By Ed Piper
"We have players who like our school and who stay all four years," said a Palomar League coach in a conversation about the proliferation of transfers among schools.
"That situation (student athletes transferring) really doesn't apply to us," he said.
The topic was a current one, basketball players transferring between two, even three schools during their four years of high school eligibility.
And this coach, calm and about to open his team room inside the cycle room on campus, was unwilling to let his still waters become troubled.
Obinna Anyanwu of Cathedral Catholic had displayed size (6'7"), mobility, and leaping ability, besides a well-proportioned physique, all on a 225-pound frame, in a 54-47 loss at unranked La Jolla the night before.
This young man, with such a promising basketball future, adds a new wrinkle to the prep sports picture: He's not a single-holdback, but a double-holdback. While already 16 years of age, he is only in the ninth grade. How can that be?
Obinna played in a club program connected to a Palomar League school and, if he had stayed in public school, he would have been likely to attend Westview. Instead, he was home-schooled, then entered the private Catholic school to begin playing his high school ball this winter.
Normally, he would have seemed to be on track to be a junior by the 2017-18 school year.
"We're like La Jolla," said the coach. "We've had transfers, but we don't normally have transfers in or out. Our students like the school and stay all four years."
Another standout at Cathedral, Thomas Notarainni, who excelled in the narrow loss to the Vikings, is also 16. Babes in the woods, these two are not.
Notarainni's sister is a standout for the Country Day girls team.

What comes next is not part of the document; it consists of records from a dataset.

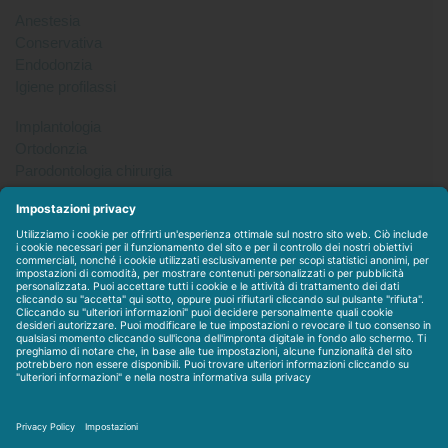
Anestesia
Conservativa
Endodonzia
Igiene profilassi
Implantologia
Ortodonzia
Parodontologia chirurgia
Per tutto
Protesi
Radiologia
Sterilizzazione disinfezione
Packet
WEBSTORE
LINEE IN ESCLUSIVA
CONTATTACI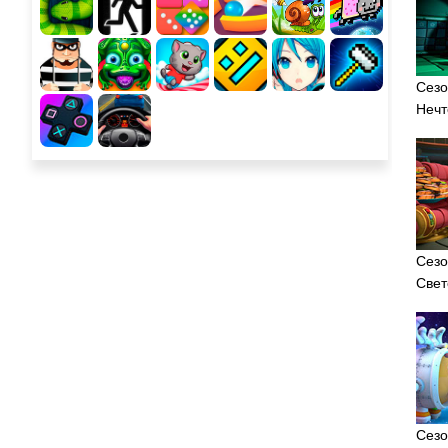
Сезо
Нечт
Сезо
Свет
Сезо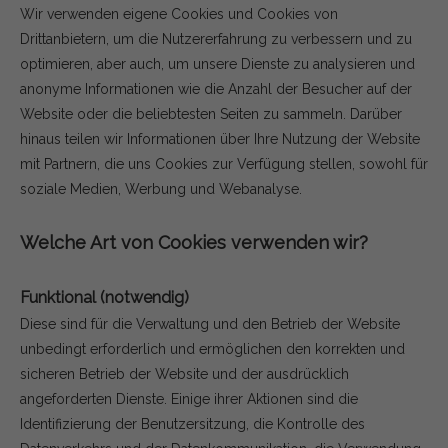
Wir verwenden eigene Cookies und Cookies von
Drittanbietern, um die Nutzererfahrung zu verbessern und zu
optimieren, aber auch, um unsere Dienste zu analysieren und
anonyme Informationen wie die Anzahl der Besucher auf der
Website oder die beliebtesten Seiten zu sammeln. Darüber
hinaus teilen wir Informationen über Ihre Nutzung der Website
mit Partnern, die uns Cookies zur Verfügung stellen, sowohl für
soziale Medien, Werbung und Webanalyse.
Welche Art von Cookies verwenden wir?
Funktional (notwendig)
Diese sind für die Verwaltung und den Betrieb der Website
unbedingt erforderlich und ermöglichen den korrekten und
sicheren Betrieb der Website und der ausdrücklich
angeforderten Dienste. Einige ihrer Aktionen sind die
Identifizierung der Benutzersitzung, die Kontrolle des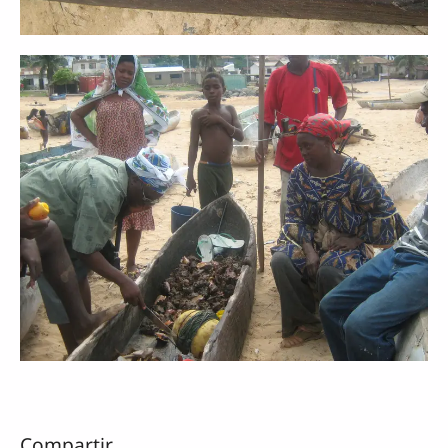
Compartir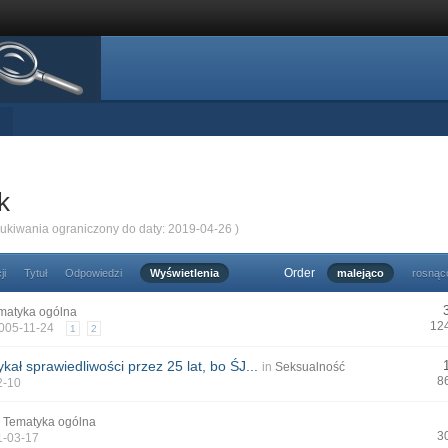
k
zukiwania ograniczony do daty: 2019-04-26 )
Order
ji
Tytuł
Odpowiedzi
Wyświetlenia
malejąco
rosnąc
matyka ogólna
12
2005-11-24
1
2
kał sprawiedliwości przez 25 lat, bo ŚJ...
in
Seksualność
8
2-10
n
Tematyka ogólna
3
1-03-17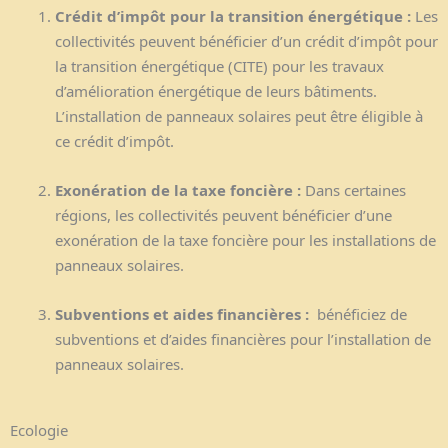
Crédit d’impôt pour la transition énergétique :
Les
collectivités peuvent bénéficier d’un crédit d’impôt pour
la transition énergétique (CITE) pour les travaux
d’amélioration énergétique de leurs bâtiments.
L’installation de panneaux solaires peut être éligible à
ce crédit d’impôt.
Exonération de la taxe foncière :
Dans certaines
régions, les collectivités peuvent bénéficier d’une
exonération de la taxe foncière pour les installations de
panneaux solaires.
Subventions et aides financières :
bénéficiez de
subventions et d’aides financières pour l’installation de
panneaux solaires.
Ecologie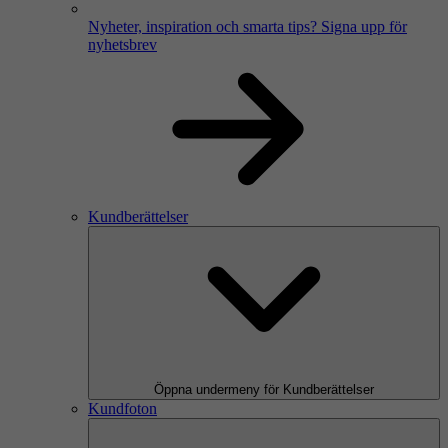
Nyheter, inspiration och smarta tips?
Signa upp för
nyhetsbrev
Kundberättelser
Öppna undermeny för Kundberättelser
Kundfoton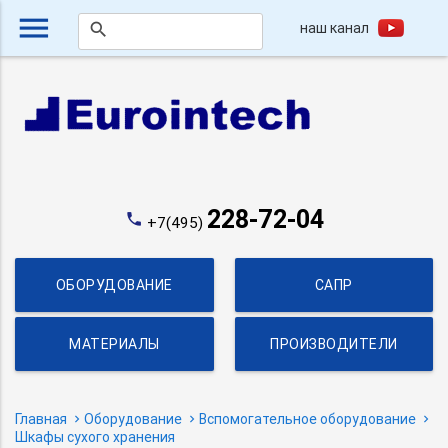
menu
наш канал
search
228-72-04
phone
+7(495)
ОБОРУДОВАНИЕ
САПР
МАТЕРИАЛЫ
ПРОИЗВОДИТЕЛИ
Главная
Оборудование
Вспомогательное оборудование
Шкафы сухого хранения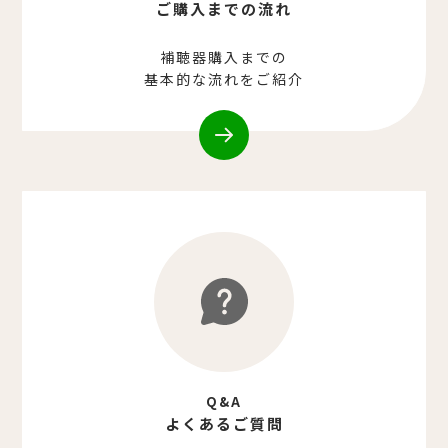
ご購入までの流れ
補聴器購入までの
基本的な流れをご紹介
Q&A
よくあるご質問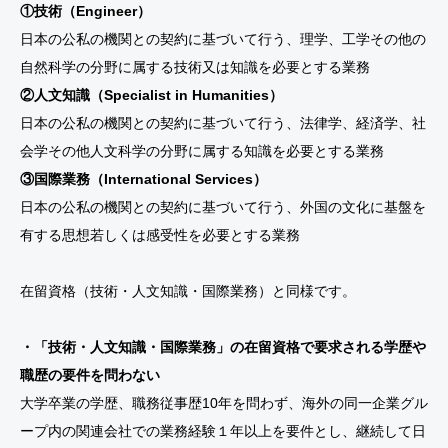
①技術（Engineer）
日本の公私の機関との契約に基づいて行う、理学、工学その他の
自然科学の分野に属する技術又は知識を必要とする業務
②人文知識（Specialist in Humanities）
日本の公私の機関との契約に基づいて行う、法律学、経済学、社
会学その他人文科学の分野に属する知識を必要とする業務
③国際業務（International Services）
日本の公私の機関との契約に基づいて行う、外国の文化に基盤を
有する思想若しくは感受性を必要とする業務
在留資格（技術・人文知識・国際業務）と同様です。
・「技術・人文知識・国際業務」の在留資格で要求される学歴や
職歴の要件を問わない
大学卒業の学歴、職務従事歴10年を問わず、海外の同一企業グル
ープ内の関連会社での業務経験１年以上を要件とし、継続して日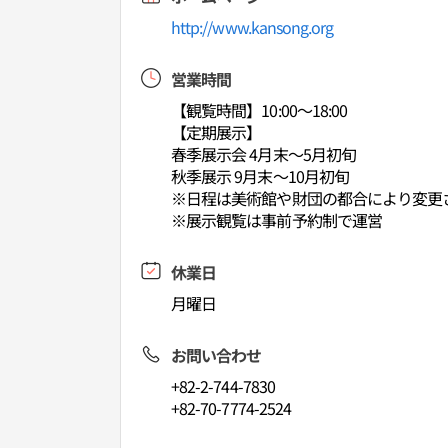
http://www.kansong.org
営業時間
【観覧時間】10:00～18:00
【定期展示】
春季展示会 4月末～5月初旬
秋季展示 9月末～10月初旬
※日程は美術館や財団の都合により変更
※展示観覧は事前予約制で運営
休業日
月曜日
お問い合わせ
+82-2-744-7830
+82-70-7774-2524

But what are you going to do? The CIF office, understandably, has gotten out of the business of denying student athletes the ability to transfer. Parents will threaten to hire a lawyer in a minute. CIF can't afford the expense and time it takes to separate the "athletic transfers" from "academic transfers" with the threat and actuality of legal action by over-zealous parents. The new rule this year is that once a valid change of residence has occurred, the athlete can play immediately. There used to be a 30-day sit-out requirement if the transfer was determined to be for "athletic reasons".